AIM OF THE TASK:
Return every line of the records below as a JSON list of strings, one string per line, leaving out blank lines. Omit the pictures from your answer.

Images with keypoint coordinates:
--

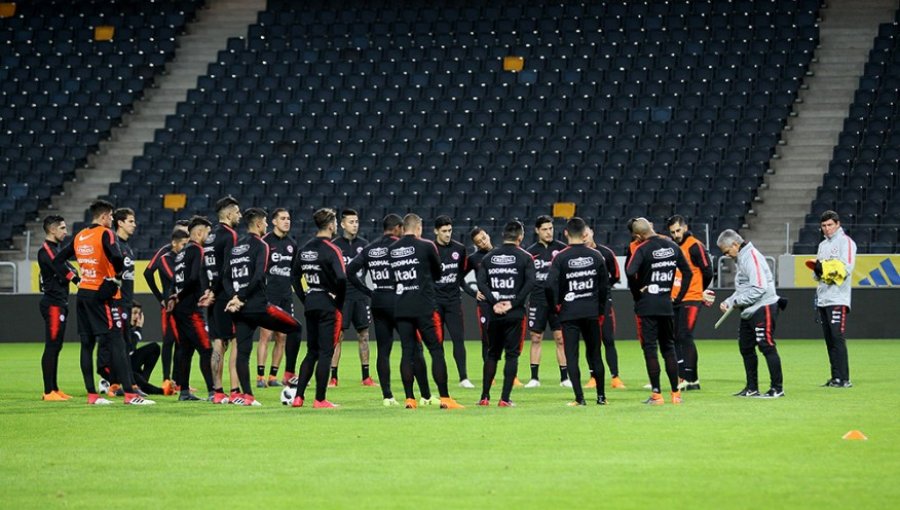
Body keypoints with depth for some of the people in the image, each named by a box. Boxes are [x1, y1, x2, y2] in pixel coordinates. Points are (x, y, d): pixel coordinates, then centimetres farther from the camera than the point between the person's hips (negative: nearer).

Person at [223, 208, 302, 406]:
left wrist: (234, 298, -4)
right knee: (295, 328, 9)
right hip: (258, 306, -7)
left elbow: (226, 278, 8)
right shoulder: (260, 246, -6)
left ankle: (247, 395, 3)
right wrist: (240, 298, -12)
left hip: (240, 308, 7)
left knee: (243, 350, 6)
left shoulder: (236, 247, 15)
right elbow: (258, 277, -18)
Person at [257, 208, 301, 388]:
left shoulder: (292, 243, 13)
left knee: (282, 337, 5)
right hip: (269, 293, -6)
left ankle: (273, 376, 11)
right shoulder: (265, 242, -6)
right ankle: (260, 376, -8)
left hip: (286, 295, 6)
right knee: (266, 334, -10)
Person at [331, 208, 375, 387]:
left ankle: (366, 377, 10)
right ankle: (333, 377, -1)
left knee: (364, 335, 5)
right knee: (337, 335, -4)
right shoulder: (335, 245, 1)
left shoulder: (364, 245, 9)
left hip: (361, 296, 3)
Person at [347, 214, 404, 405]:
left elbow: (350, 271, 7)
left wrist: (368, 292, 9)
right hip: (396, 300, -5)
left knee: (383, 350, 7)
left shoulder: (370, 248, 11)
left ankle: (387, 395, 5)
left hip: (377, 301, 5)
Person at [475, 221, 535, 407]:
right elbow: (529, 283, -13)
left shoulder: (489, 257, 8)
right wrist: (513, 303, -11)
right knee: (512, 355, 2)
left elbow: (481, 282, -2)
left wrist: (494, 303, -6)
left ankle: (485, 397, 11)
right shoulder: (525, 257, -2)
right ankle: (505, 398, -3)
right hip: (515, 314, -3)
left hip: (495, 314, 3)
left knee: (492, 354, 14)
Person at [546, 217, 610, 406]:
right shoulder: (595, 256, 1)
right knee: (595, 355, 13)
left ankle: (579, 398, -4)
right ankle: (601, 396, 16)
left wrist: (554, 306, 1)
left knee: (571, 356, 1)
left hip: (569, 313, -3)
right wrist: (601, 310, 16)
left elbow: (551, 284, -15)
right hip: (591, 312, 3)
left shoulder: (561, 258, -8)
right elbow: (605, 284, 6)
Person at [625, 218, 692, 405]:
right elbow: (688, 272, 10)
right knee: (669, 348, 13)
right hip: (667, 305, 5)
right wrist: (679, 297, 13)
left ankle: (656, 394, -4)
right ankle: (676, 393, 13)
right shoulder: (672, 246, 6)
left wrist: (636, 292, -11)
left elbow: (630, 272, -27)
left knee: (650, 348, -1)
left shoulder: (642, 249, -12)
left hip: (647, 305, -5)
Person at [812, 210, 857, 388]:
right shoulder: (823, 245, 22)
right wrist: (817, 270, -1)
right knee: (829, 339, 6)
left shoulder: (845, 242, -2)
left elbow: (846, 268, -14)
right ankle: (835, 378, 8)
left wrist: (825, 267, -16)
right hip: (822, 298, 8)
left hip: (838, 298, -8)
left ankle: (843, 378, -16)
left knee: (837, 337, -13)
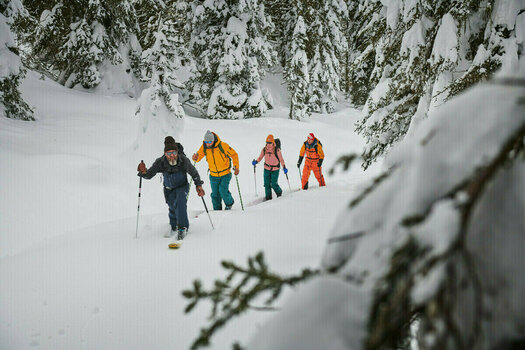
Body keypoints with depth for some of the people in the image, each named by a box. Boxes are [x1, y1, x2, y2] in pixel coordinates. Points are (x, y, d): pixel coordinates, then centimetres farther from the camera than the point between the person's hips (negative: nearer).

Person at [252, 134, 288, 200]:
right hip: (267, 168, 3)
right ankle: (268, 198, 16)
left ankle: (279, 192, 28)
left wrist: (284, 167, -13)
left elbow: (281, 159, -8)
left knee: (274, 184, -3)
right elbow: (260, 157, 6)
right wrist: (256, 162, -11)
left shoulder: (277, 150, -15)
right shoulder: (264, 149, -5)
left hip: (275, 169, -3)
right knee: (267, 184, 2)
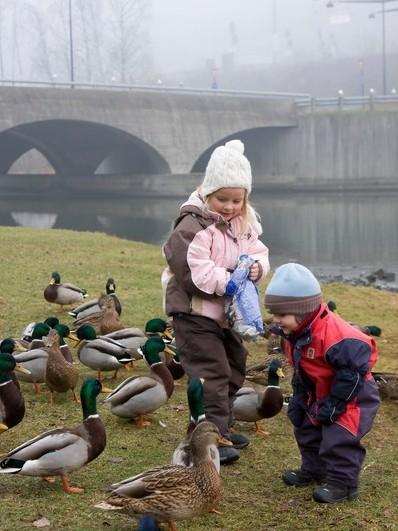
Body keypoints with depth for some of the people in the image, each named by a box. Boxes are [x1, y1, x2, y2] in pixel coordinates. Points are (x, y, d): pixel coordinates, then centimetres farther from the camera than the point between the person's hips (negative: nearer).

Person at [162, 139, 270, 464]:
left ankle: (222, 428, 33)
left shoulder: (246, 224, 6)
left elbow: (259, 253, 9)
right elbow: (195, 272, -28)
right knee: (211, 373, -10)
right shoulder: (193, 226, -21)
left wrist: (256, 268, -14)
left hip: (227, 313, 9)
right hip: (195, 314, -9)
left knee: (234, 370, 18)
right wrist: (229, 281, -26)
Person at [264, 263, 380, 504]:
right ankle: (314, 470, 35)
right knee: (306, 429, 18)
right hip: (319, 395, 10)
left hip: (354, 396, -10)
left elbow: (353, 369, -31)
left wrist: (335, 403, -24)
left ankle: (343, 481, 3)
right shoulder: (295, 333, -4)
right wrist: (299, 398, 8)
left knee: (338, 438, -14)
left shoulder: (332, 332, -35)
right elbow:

--

REPLY TO THE EXERCISE:
[
  "Body keypoints with depth for some of the people in the image, each named by a box. Boxes are [x1, y1, x2, y2] in pixel coordinates. Points are (x, y, d): pixel coordinates, then centimetres farther from the camera than the point between the person's hips (negative: nearer).",
  "Person at [223, 208, 302, 406]:",
  "left wrist: (234, 298, -4)",
  "right knee: (295, 328, 9)",
  "right hip: (258, 306, -7)",
  "left elbow: (226, 278, 8)",
  "right shoulder: (260, 246, -6)",
  "left ankle: (247, 395, 3)",
  "right wrist: (240, 298, -12)",
  "left hip: (240, 308, 7)",
  "left knee: (243, 350, 6)",
  "left shoulder: (236, 247, 15)",
  "right elbow: (258, 277, -18)",
  "Person at [257, 208, 301, 388]:",
  "left shoulder: (292, 243, 13)",
  "left knee: (282, 337, 5)",
  "right hip: (269, 293, -6)",
  "left ankle: (273, 376, 11)",
  "right shoulder: (265, 242, -6)",
  "right ankle: (260, 376, -8)",
  "left hip: (286, 295, 6)",
  "right knee: (266, 334, -10)",
  "Person at [331, 208, 375, 387]:",
  "left ankle: (366, 377, 10)",
  "right ankle: (333, 377, -1)",
  "left knee: (364, 335, 5)",
  "right knee: (337, 335, -4)",
  "right shoulder: (335, 245, 1)",
  "left shoulder: (364, 245, 9)",
  "left hip: (361, 296, 3)",
  "Person at [347, 214, 404, 405]:",
  "left elbow: (350, 271, 7)",
  "left wrist: (368, 292, 9)",
  "right hip: (396, 300, -5)",
  "left knee: (383, 350, 7)",
  "left shoulder: (370, 248, 11)",
  "left ankle: (387, 395, 5)",
  "left hip: (377, 301, 5)",
  "Person at [475, 221, 535, 407]:",
  "right elbow: (529, 283, -13)",
  "left shoulder: (489, 257, 8)",
  "right wrist: (513, 303, -11)",
  "right knee: (512, 355, 2)",
  "left elbow: (481, 282, -2)",
  "left wrist: (494, 303, -6)",
  "left ankle: (485, 397, 11)",
  "right shoulder: (525, 257, -2)",
  "right ankle: (505, 398, -3)",
  "right hip: (515, 314, -3)",
  "left hip: (495, 314, 3)",
  "left knee: (492, 354, 14)",
  "Person at [546, 217, 610, 406]:",
  "right shoulder: (595, 256, 1)",
  "right knee: (595, 355, 13)",
  "left ankle: (579, 398, -4)",
  "right ankle: (601, 396, 16)",
  "left wrist: (554, 306, 1)",
  "left knee: (571, 356, 1)",
  "left hip: (569, 313, -3)",
  "right wrist: (601, 310, 16)",
  "left elbow: (551, 284, -15)",
  "right hip: (591, 312, 3)",
  "left shoulder: (561, 258, -8)",
  "right elbow: (605, 284, 6)",
  "Person at [625, 218, 692, 405]:",
  "right elbow: (688, 272, 10)",
  "right knee: (669, 348, 13)",
  "right hip: (667, 305, 5)",
  "right wrist: (679, 297, 13)",
  "left ankle: (656, 394, -4)",
  "right ankle: (676, 393, 13)",
  "right shoulder: (672, 246, 6)",
  "left wrist: (636, 292, -11)",
  "left elbow: (630, 272, -27)",
  "left knee: (650, 348, -1)",
  "left shoulder: (642, 249, -12)",
  "left hip: (647, 305, -5)",
  "Person at [812, 210, 857, 388]:",
  "right shoulder: (823, 245, 22)",
  "right wrist: (817, 270, -1)",
  "right knee: (829, 339, 6)",
  "left shoulder: (845, 242, -2)",
  "left elbow: (846, 268, -14)",
  "right ankle: (835, 378, 8)",
  "left wrist: (825, 267, -16)",
  "right hip: (822, 298, 8)",
  "left hip: (838, 298, -8)",
  "left ankle: (843, 378, -16)",
  "left knee: (837, 337, -13)",
  "Body keypoints with depth for some of the people in the image, each named by a box. Boxes are [x1, y1, x2, y2] in pixel coordinates. Points are (x, y, d): pixel coordinates, then centimetres farther from the camera than the point between the person's hips (negative: nearer).",
  "Person at [252, 134, 288, 200]:",
  "right hip: (267, 168, 3)",
  "right ankle: (268, 198, 16)",
  "left ankle: (279, 192, 28)",
  "left wrist: (284, 167, -13)",
  "left elbow: (281, 159, -8)",
  "left knee: (274, 184, -3)",
  "right elbow: (260, 157, 6)",
  "right wrist: (256, 162, -11)",
  "left shoulder: (277, 150, -15)",
  "right shoulder: (264, 149, -5)",
  "left hip: (275, 169, -3)",
  "right knee: (267, 184, 2)",
  "Body keypoints with depth for some of the people in the image, each named by a box. Boxes are [x1, y1, x2, y2] in pixel coordinates. Points are (x, y, d): pixel coordinates, then centimetres farther from the camera than the point between the person's hips (negative: nearer).",
  "Person at [162, 139, 270, 464]:",
  "left ankle: (222, 428, 33)",
  "left shoulder: (246, 224, 6)",
  "left elbow: (259, 253, 9)",
  "right elbow: (195, 272, -28)",
  "right knee: (211, 373, -10)",
  "right shoulder: (193, 226, -21)",
  "left wrist: (256, 268, -14)",
  "left hip: (227, 313, 9)",
  "right hip: (195, 314, -9)",
  "left knee: (234, 370, 18)",
  "right wrist: (229, 281, -26)",
  "Person at [264, 263, 380, 504]:",
  "right ankle: (314, 470, 35)",
  "right knee: (306, 429, 18)",
  "right hip: (319, 395, 10)",
  "left hip: (354, 396, -10)",
  "left elbow: (353, 369, -31)",
  "left wrist: (335, 403, -24)",
  "left ankle: (343, 481, 3)",
  "right shoulder: (295, 333, -4)",
  "right wrist: (299, 398, 8)",
  "left knee: (338, 438, -14)",
  "left shoulder: (332, 332, -35)",
  "right elbow:"
]